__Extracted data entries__
== == ==

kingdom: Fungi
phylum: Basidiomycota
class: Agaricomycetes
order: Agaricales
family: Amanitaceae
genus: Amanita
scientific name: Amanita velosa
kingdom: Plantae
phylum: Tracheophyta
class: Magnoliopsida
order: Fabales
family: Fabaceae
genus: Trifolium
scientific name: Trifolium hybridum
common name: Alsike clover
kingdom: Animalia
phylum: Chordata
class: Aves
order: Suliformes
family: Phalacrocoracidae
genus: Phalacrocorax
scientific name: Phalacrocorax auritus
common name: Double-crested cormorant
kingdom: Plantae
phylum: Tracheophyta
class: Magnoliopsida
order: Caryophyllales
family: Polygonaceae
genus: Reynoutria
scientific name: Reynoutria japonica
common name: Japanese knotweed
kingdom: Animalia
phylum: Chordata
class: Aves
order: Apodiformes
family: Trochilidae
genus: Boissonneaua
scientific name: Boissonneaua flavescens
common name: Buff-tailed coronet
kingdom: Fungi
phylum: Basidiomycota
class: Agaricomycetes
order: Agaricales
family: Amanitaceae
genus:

== == ==

__Task goal__
Retype every one of the lines above without changing anything.

__The completed task__
kingdom: Fungi
phylum: Basidiomycota
class: Agaricomycetes
order: Agaricales
family: Amanitaceae
genus: Amanita
scientific name: Amanita velosa
kingdom: Plantae
phylum: Tracheophyta
class: Magnoliopsida
order: Fabales
family: Fabaceae
genus: Trifolium
scientific name: Trifolium hybridum
common name: Alsike clover
kingdom: Animalia
phylum: Chordata
class: Aves
order: Suliformes
family: Phalacrocoracidae
genus: Phalacrocorax
scientific name: Phalacrocorax auritus
common name: Double-crested cormorant
kingdom: Plantae
phylum: Tracheophyta
class: Magnoliopsida
order: Caryophyllales
family: Polygonaceae
genus: Reynoutria
scientific name: Reynoutria japonica
common name: Japanese knotweed
kingdom: Animalia
phylum: Chordata
class: Aves
order: Apodiformes
family: Trochilidae
genus: Boissonneaua
scientific name: Boissonneaua flavescens
common name: Buff-tailed coronet
kingdom: Fungi
phylum: Basidiomycota
class: Agaricomycetes
order: Agaricales
family: Amanitaceae
genus:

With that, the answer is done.